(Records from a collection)
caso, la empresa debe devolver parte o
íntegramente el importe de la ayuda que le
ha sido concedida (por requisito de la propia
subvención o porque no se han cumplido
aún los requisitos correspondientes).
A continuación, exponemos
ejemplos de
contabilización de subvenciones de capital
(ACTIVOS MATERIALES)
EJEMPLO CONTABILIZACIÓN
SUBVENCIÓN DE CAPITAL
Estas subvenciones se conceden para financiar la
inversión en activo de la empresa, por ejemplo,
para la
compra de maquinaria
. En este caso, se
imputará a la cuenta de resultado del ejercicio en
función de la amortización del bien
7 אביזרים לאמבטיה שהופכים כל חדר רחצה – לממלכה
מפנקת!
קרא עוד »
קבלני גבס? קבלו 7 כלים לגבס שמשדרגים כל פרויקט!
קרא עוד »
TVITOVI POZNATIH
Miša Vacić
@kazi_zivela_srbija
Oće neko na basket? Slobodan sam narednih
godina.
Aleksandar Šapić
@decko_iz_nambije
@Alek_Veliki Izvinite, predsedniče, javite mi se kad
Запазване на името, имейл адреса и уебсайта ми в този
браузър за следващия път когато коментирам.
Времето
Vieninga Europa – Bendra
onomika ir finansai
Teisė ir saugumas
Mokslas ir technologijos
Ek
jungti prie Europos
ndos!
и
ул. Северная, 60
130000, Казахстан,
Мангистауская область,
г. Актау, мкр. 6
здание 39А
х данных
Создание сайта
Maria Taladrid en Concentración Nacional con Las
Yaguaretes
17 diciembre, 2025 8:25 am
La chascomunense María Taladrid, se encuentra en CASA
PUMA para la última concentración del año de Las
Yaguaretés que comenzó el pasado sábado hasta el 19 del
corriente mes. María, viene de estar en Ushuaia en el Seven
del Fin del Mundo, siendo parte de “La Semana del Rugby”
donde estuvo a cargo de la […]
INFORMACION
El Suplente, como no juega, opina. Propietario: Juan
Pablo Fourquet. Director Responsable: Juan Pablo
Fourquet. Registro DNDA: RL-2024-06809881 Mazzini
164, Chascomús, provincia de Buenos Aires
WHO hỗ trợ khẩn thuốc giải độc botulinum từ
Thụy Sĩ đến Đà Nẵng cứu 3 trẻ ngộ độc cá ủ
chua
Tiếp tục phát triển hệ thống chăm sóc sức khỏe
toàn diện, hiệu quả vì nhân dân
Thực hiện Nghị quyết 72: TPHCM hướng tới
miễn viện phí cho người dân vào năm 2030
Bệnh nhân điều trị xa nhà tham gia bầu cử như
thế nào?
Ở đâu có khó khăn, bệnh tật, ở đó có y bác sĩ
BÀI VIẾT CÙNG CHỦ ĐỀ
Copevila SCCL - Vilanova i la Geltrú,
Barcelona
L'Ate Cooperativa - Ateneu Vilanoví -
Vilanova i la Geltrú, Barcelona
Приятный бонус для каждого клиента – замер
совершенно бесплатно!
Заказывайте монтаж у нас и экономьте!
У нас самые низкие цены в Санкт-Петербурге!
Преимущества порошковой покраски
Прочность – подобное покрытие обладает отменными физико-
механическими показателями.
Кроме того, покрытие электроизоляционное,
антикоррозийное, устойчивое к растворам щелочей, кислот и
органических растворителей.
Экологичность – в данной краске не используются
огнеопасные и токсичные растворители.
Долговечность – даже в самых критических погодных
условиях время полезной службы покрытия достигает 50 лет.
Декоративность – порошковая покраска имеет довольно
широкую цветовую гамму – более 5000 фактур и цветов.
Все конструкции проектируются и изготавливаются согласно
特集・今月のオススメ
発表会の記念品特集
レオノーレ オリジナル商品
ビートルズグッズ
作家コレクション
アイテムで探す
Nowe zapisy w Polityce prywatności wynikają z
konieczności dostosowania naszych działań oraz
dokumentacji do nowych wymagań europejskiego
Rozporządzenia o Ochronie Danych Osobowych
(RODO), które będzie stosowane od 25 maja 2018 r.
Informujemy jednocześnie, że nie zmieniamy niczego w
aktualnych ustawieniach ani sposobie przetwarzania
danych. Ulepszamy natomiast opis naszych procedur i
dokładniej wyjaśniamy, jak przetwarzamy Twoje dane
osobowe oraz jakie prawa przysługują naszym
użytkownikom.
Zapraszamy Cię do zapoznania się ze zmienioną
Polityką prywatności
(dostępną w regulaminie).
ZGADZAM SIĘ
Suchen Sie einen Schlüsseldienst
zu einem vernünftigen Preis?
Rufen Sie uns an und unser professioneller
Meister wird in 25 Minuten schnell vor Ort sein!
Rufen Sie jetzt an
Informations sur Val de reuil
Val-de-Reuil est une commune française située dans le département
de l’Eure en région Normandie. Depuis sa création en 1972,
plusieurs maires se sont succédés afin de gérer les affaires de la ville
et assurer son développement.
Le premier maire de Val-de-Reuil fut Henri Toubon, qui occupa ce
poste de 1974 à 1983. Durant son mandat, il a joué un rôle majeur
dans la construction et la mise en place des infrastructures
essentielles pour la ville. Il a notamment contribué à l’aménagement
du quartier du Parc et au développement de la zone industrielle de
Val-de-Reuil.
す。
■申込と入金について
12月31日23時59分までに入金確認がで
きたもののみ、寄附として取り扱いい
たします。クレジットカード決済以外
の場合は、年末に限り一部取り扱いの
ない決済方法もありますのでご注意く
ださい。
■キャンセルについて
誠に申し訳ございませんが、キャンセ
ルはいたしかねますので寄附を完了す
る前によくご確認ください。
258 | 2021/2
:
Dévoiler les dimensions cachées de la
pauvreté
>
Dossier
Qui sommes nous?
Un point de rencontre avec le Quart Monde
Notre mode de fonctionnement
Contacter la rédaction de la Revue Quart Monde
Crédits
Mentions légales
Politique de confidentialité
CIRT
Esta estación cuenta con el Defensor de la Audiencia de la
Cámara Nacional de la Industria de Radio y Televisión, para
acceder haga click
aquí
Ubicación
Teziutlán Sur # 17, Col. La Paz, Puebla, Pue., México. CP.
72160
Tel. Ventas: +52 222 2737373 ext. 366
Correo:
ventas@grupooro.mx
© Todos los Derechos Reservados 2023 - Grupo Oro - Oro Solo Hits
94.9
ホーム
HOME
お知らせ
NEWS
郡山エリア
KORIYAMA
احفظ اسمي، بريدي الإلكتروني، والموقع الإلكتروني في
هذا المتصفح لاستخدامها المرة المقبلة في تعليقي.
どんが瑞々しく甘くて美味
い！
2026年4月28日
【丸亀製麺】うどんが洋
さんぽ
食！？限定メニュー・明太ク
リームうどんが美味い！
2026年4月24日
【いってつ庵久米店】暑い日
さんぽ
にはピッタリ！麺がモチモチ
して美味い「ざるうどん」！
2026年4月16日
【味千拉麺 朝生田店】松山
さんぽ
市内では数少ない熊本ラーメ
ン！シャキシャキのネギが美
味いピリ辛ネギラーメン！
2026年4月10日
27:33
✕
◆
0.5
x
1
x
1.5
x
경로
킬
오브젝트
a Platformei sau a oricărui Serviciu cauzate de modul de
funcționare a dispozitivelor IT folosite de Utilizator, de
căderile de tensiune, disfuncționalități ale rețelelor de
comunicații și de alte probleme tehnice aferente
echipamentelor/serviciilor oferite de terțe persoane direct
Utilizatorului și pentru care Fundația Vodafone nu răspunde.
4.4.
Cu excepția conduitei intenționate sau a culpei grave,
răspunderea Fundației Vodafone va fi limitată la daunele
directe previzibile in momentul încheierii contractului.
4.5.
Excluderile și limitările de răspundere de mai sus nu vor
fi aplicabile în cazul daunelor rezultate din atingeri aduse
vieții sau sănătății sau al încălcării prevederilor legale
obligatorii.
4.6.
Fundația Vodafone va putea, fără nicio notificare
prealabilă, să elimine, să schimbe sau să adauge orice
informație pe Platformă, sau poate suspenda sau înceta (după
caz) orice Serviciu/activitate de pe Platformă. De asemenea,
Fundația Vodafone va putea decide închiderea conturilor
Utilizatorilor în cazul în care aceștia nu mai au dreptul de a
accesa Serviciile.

What is needed
Copy word for word every line of the data from the first line through the line containing "ejemplos de", including both of those lines.

Exercise output
caso, la empresa debe devolver parte o
íntegramente el importe de la ayuda que le
ha sido concedida (por requisito de la propia
subvención o porque no se han cumplido
aún los requisitos correspondientes).
A continuación, exponemos
ejemplos de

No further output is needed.